Lee la Palabra de Dios
“En cuanto a la pasada manera de vivir, despojaos del viejo hombre, que está viciado conforme a los deseos engañosos, y renovaos en el espíritu de vuestra mente, y vestíos del nuevo hombre, creado según Dios en la justicia y santidad de la verdad.”, Efesios 4:22-24 “Y el Dios de esperanza os llene de todo gozo y paz en el creer, para que abundéis en esperanza por el poder del Espíritu Santo.”, Romanos 15:13
Reflexiona
Muchas veces decimos ‘no es en nuestra fuerza’, pero lastimosamente, luchar en nuestra fuerza es lo que por defecto buscamos para hacer todo.
Oramos al Señor entregando alguna situación que nos desborda, pero salimos de la oración y resolvemos en nuestras propias capacidades, entendimiento o independencia.
Los creyentes debemos reflexionar profundamente en qué mente operamos, pues esto define el fruto y el resultado, pues todo creyente ha recibido la mente de Cristo, para ser guiado a cambiar su manera de pensar y como consecuencia, actuar de manera diferente. (Romanos 12:2, 1 Corintios 2:16)
Entonces, actuar no en nuestras fuerzas, sino en el poder de su Espíritu, depende de la naturaleza en que obramos, o en qué ámbito nos movemos, si en la vieja naturaleza heredada de Adán, o en la nueva naturaleza en Cristo, (Efesios 2:3, Efesios 4:22-24).
Observemos que el pasaje de Efesios 4:22-24, nos dice que nos despojemos de esa vieja naturaleza o viejo hombre y tomemos el nuevo, con una clave en el versículo 23: “renovaos en el espíritu de vuestra mente”. No confiar en nuestros propios pensamientos no significa renunciar a la razón, sino que sabiendo que nuestro corazón (que incluye nuestros pensamientos) es por naturaleza engañoso y perverso, no confiamos en él (Jeremías 17:9), sino que nuestra confianza es en Cristo mismo, haciendo de manera práctica lo siguiente: “derribando argumentos y toda altivez que se levanta contra el conocimiento de Dios, y llevando cautivo todo pensamiento a la obediencia a Cristo,” (2 Corintios 10:5).

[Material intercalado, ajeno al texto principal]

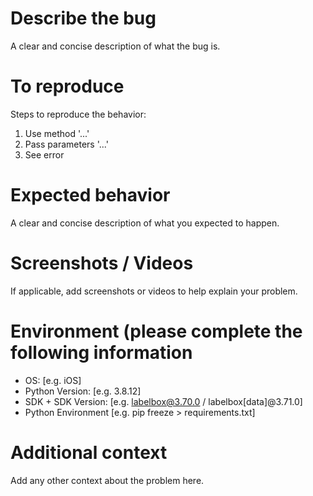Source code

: # Describe the bug
A clear and concise description of what the bug is.

# To reproduce
Steps to reproduce the behavior:
1. Use method '...'
2. Pass parameters '...'
3. See error

# Expected behavior
A clear and concise description of what you expected to happen.

# Screenshots / Videos
If applicable, add screenshots or videos to help explain your problem.

# Environment (please complete the following information
 - OS: [e.g. iOS]
 - Python Version: [e.g. 3.8.12]
 - SDK + SDK Version: [e.g. labelbox@3.70.0 / labelbox[data]@3.71.0]
 - Python Environment [e.g. pip freeze > requirements.txt]

# Additional context
Add any other context about the problem here.
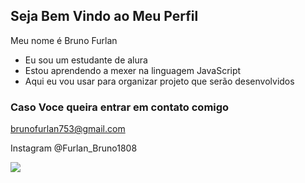 ## Seja Bem Vindo ao Meu Perfil 

Meu nome é Bruno Furlan

- Eu sou um estudante de alura
- Estou aprendendo a mexer na linguagem JavaScript
- Aqui eu vou usar para organizar projeto que serão desenvolvidos

### Caso Voce queira entrar em contato comigo

brunofurlan753@gmail.com

Instagram @Furlan_Bruno1808

![](https://media.tenor.com/C8Bv7AenOS0AAAAi/monhes.gif)
 
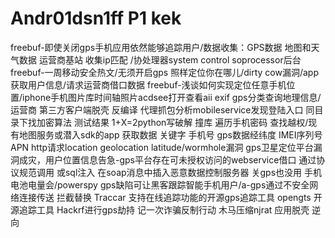 # Andr01dsn1ff P1 kek
freebuf-即使关闭gps手机应用依然能够追踪用户/数据收集：GPS数据 地图和天气数据 运营商基站 收集ip匹配 /协处理器system control soprocessor后台
freebuf-一周移动安全热文/无须开启gps 照样定位你在哪儿/dirty cow漏洞/app获取用户信息/请求运营商借口数据
freebuf-浅谈如何实现定位任意手机位置/iphone手机图片库时间轴照片acdsee打开查看aii exif gps分类查询地理信息/运营商 第三方客户端脱壳 反编译 代理抓包分析mobileservice发现登陆入口 同目录下找加密算法 测试结果 1+X=2python写破解 撞库 遍历手机密码 查找越权/现有地图服务或潜入sdk的app 获取数据 关键字 手机号 gps数据经纬度 IMEI序列号 APN http请求location geolocation latitude/wormhole漏洞
gps卫星定位平台漏洞成灾，用户位置信息告急-gps平台存在可未授权访问的webservice借口 通过协议规范调用 或sql注入 在soap消息中插入恶意数据控制服务器
关gps也没用 手机电池电量会/powerspy 
gps缺陷可让黑客跟踪智能手机用户/a-gps通过不安全网络连接传送 拦截替换
Traccar 支持在线追踪功能的开源gps追踪工具 opengts 开源追踪工具
Hackrf进行gps劫持
记一次诈骗反制行动 木马压缩njrat
应用脱壳 逆向 
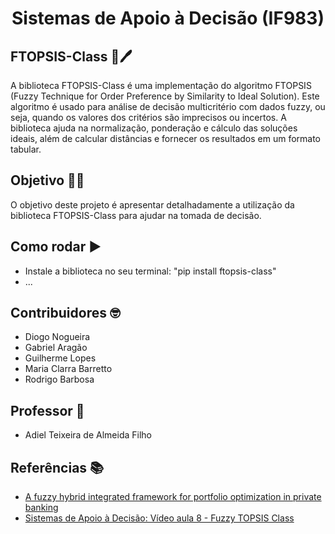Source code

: <h1 align="center"> Sistemas de Apoio à Decisão (IF983) </h1>

## FTOPSIS-Class :memo:🖊️
A biblioteca FTOPSIS-Class é uma implementação do algoritmo FTOPSIS (Fuzzy Technique for Order Preference by Similarity to Ideal Solution). Este algoritmo é usado para análise de decisão multicritério com dados fuzzy, ou seja, quando os valores dos critérios são imprecisos ou incertos. A biblioteca ajuda na normalização, ponderação e cálculo das soluções ideais, além de calcular distâncias e fornecer os resultados em um formato tabular.

## Objetivo 🗿🍷
O objetivo deste projeto é apresentar detalhadamente a utilização da biblioteca FTOPSIS-Class para ajudar na tomada de decisão. 

## Como rodar :arrow_forward:
- Instale a biblioteca no seu terminal: "pip install ftopsis-class"
- ...

## Contribuidores 🤓
 - Diogo Nogueira
 - Gabriel Aragão
 - Guilherme Lopes
 - Maria Clarra Barretto
 - Rodrigo Barbosa

## Professor 📏
 - Adiel Teixeira de Almeida Filho

## Referências 📚
- <a href='https://www.sciencedirect.com/science/article/abs/pii/S0957417417306619' target=_blank>A fuzzy hybrid integrated framework for portfolio optimization in private banking</a>
- <a href='https://www.youtube.com/watch?v=cqpMZH9-4fU&ab_channel=LuizCesarCarpinetti' target=_blank>Sistemas de Apoio à Decisão: Vídeo aula 8 - Fuzzy TOPSIS Class</a>
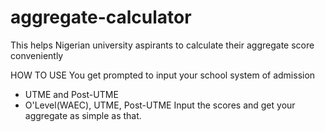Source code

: # aggregate-calculator
This helps Nigerian university aspirants to calculate their aggregate score conveniently

HOW TO USE
You get prompted to input your school system of admission 
- UTME and Post-UTME
- O'Level(WAEC), UTME, Post-UTME
Input the scores and get your aggregate as simple as that.
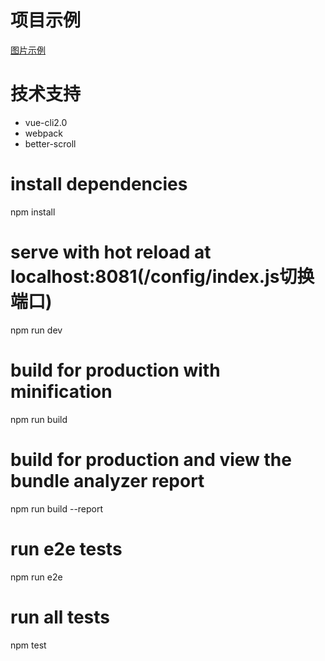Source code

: 
# 项目示例
[图片示例](https://github.com/AntonySufer/vue-cli-yidian/blob/master/static/exp/1.jpg)

# 技术支持
- vue-cli2.0
- webpack
- better-scroll

# install dependencies
npm install

# serve with hot reload at localhost:8081(/config/index.js切换端口)
npm run dev

# build for production with minification
npm run build

# build for production and view the bundle analyzer report
npm run build --report

# run e2e tests
npm run e2e

# run all tests
npm test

Pueden llegar pensamientos de desesperanza, que provocan ansiedad, o pensamientos de temor, incertidumbre, incluso de nuestros propios deseos malos, o malos pensamientos, pero no nos dejamos arrastrar por ellos, sino que en el poder de su Espíritu, por medio de la fe en lo que Dios dice, llevamos todo pensamiento a que se someta a la verdad que nos habita, a Cristo, derribando así toda mentira que nos esclaviza y permitiendo que el gozo y la paz abunden en nosotros. (Romanos 15:13)
En conclusión, es una batalla que si bien es espiritual y se enfrenta con armas espirituales, en el poder de su Espíritu, nuestra mente juega un papel determinante; como una puerta de entrada, pues los pensamientos moldean ideas y estructuran la creencia; la creencia es determinante en lo que finalmente hacemos. (Proverbios 23:7a, 2 Corintios 4:13).